Grand Jury Faults Officer for Firing 23 Shots at Man

Not Available Elsewhere Online – July 29, 1993 | The Oregonian

A Multnomah County grand jury Wednesday harshly criticized a Portland police officer who fired 23 shots at a fleeing man — and indicted the man.

A grand jury indicted Gerald F. Gratton, 27, on charges of unlawful possession of a weapon and being a felon in possession of a firearm. Gratton probably will enter a plea on the charges next week, his attorney said.

The officers who fired at Gratton, David Thoman and Douglas Erickson, were relieved of duty Wednesday and remain on paid administrative leave until the Police Bureau’s Internal Investigations Division completes its review.

Erickson fired 23 times and Thoman fired four times at Gratton July 19 as he ran from officers following a scuffle on a Tri-Met bus. He was hit in the back and elbow.

The grand jury considered charges against Thoman and Erickson but did not indict them. The grand jury concluded that Thoman “acted responsibly and professionally.”

Grand jurors took the highly unusual step of asking District Attorney Michael Schrunk to contact Portland Police Chief Charles Moose and convey the jurors’ concerns.

The jurors felt Erickson’s conduct “was not consistent with the high standards we expect the Portland Police Bureau to maintain,” Schrunk wrote in a one-page letter to Moose.

“The grand jurors were concerned about the number of shots fired, the reckless manner in which they were fired and the officer’s inability to justify or explain why he fired when he did,” Schrunk stated.

Erickson told detectives he shot at Gratton because he thought the fleeing man might commandeer a car or go to a nearby convenience store and take a hostage.

Schrunk and Moose could not be reached by telephone to comment Wednesday.

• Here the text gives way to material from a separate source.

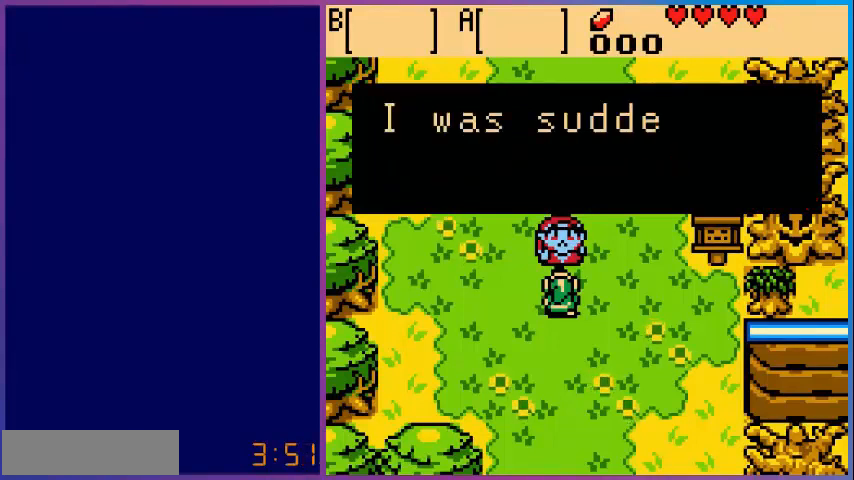
{"buttons": [], "events": []}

While rare, such grand jury requests are not unprecedented and occur perhaps once a year, said Norm Frink, chief deputy district attorney.

Gratton, who was hospitalized after the shooting, is home now.

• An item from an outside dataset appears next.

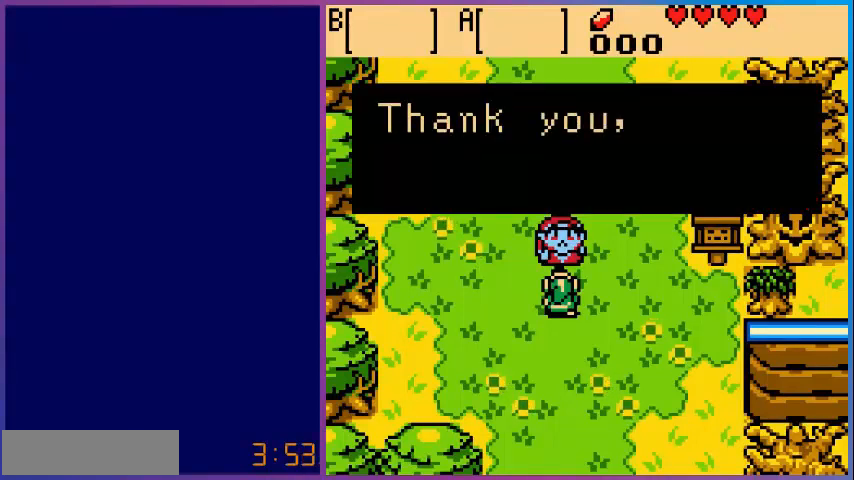
{"buttons": [], "events": []}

“I’m surviving, let’s put it like that,” Gratton said. “I took a lot of bullets and it’s gonna take a little time to get over with. Other than that, I’m just taking it one step at a time.”

He declined comment on the indictment and referred questions to his attorney, Ed Strand.

Strand said Wednesday afternoon that he had not been notified of the indictment.

Strand said he expects Gratton will enter a plea on the charges next week although a court date has not been set.

Gratton and his brother, Devon D. Simms, 24, were on a No. 4 Fessenden bus when the driver alerted police and told officers that the men were drinking and acting in a threatening manner.

Police took Simms off the bus at North Lombard Street and Interstate Avenue. As they prepared to search Gratton, they saw a gun in his waistband. Gratton ran off the bus with Erickson in pursuit. Gratton bolted across Lombard and the officers shot him, according to a police spokesman. Authorities haven’t determined which officer’s shots struck Gratton.

Simms was not involved in the shooting and was not indicted.

A third officer on the scene, Cheryl Swenson, did not fire any shots and the grand jury did not consider any charges against her.